We Killed Justin Bieber's Wax Figure By Loving (Groping) It Too Much
The Bieber display has been taken down at the "museum" because Bieber's wax figure was disfigured beyond recognition. He was, quite literally, groped to death. "With no ropes or barriers to stop them, thousands of fans have had their photographs taken with him since then — but it has taken its toll," a Madame Tussauds employee told Page Six.
The devastating news comes just ahead of spring break season when thousands of bored-as-hell teenagers sigh their way through a tour of Ellis Island with their families in exchange for the chance to take a picture with and touch the real* Justin Bieber at Madame Tussauds.
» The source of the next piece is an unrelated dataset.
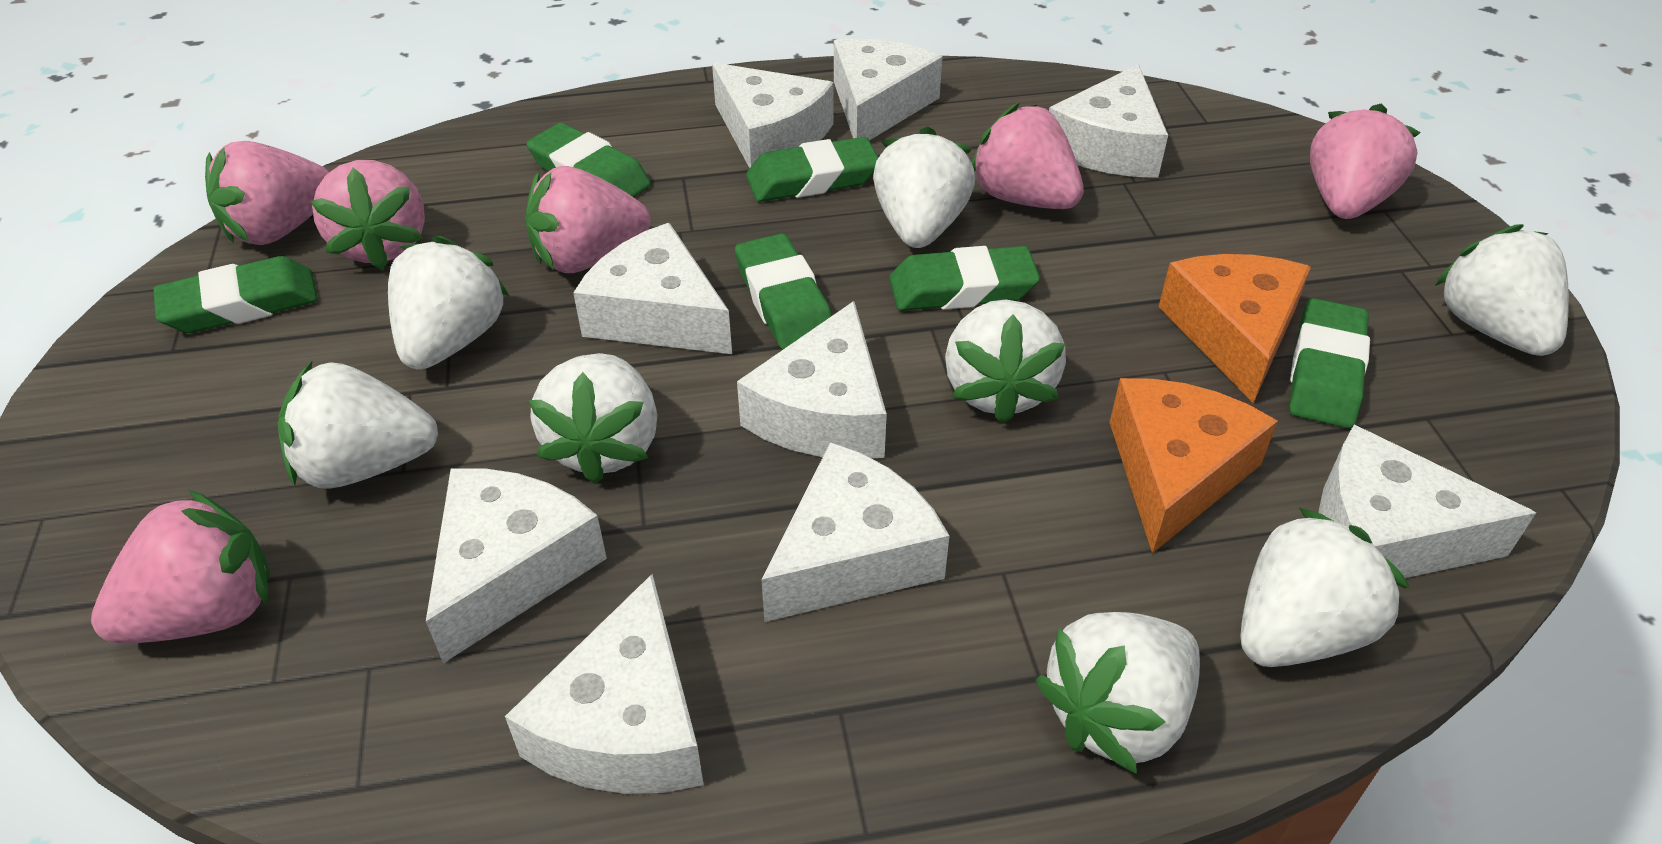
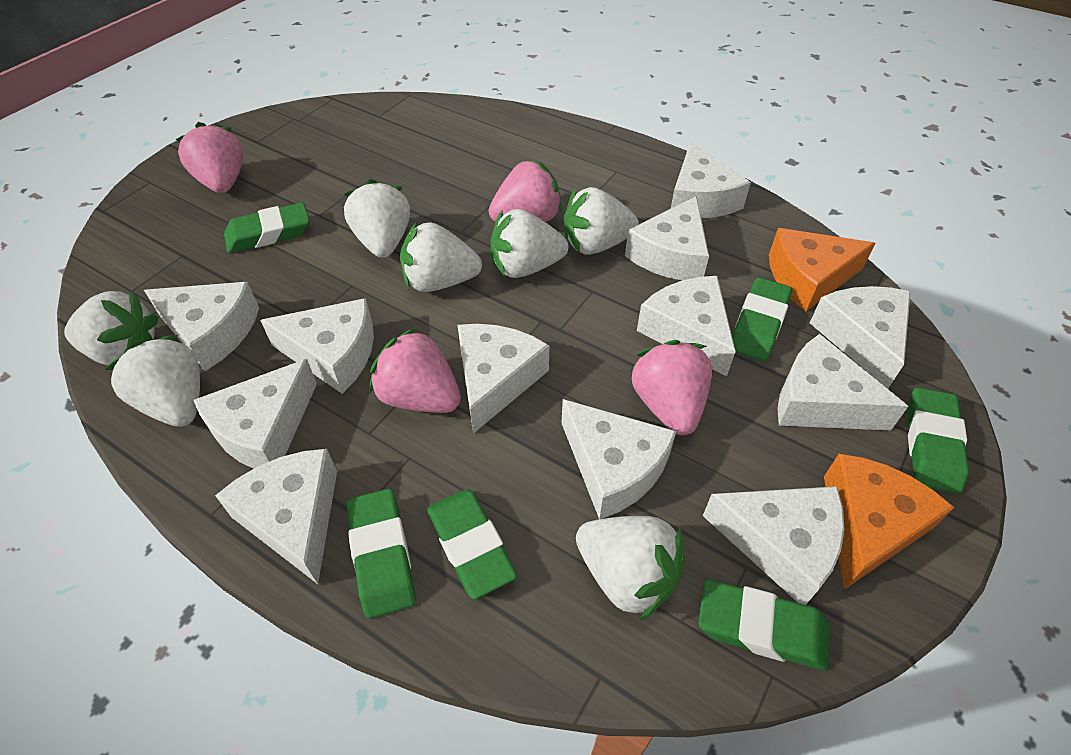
pink strawberry: [91,490,270,644] [205,141,329,245] [311,160,425,270] [525,166,651,273] [972,103,1084,209] [1310,104,1421,219] = 6 -> [176,122,243,193] [370,328,461,413] [489,159,563,222] [630,340,712,435] = 4
white cheese: [426,468,607,663] [505,574,704,794] [573,223,732,354] [712,63,834,168] [737,301,887,459] [762,442,949,622] [834,39,943,140] [1049,64,1168,178] [1319,425,1536,578] = 9 -> [144,282,259,371] [193,359,317,469] [215,449,337,584] [260,298,374,394] [458,324,549,434] [561,399,677,519] [625,196,709,280] [637,276,736,377] [671,141,751,219] [703,486,844,605] [777,334,908,430] [810,286,911,389] = 12
white strawberry: [278,362,438,489] [388,236,509,370] [529,353,657,484] [873,126,975,248] [945,299,1066,424] [1035,612,1200,774] [1240,507,1409,667] [1435,224,1569,356] = 8 -> [64,291,158,366] [105,335,200,427] [344,179,410,258] [400,222,482,292] [491,209,569,278] [564,187,639,255] [576,516,685,621] = 7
Afterward everyone grabs lunch at Chevys Fresh Mex™ and as their precious teen smiles wider with each Instagram like, for the first time in years, parents begin to vaguely remember why they decided to have kids in the first place.
This year, however, families will have to settle for a tour of the Met or some bullshit like that. New York City's Tourism Bureau has not issued an estimate of exactly how much it expects the Bieber Drought to cost the city.
Fortunately, this pestilence shall not last forever. Madame Tussauds general manager Bret Pidgeon says, "This is disappointing, but hopefully we can welcome a new ‘grown-up’ Justin back to the attraction in the near future."
For the "grown-up" Justin attraction, might we suggest an orange jumpsuit?
* The wax figure Justin Bieber is not actually the real Justin Bieber. Nor does it, if you look closely, even bear much resemblance to the real Justin Bieber at all.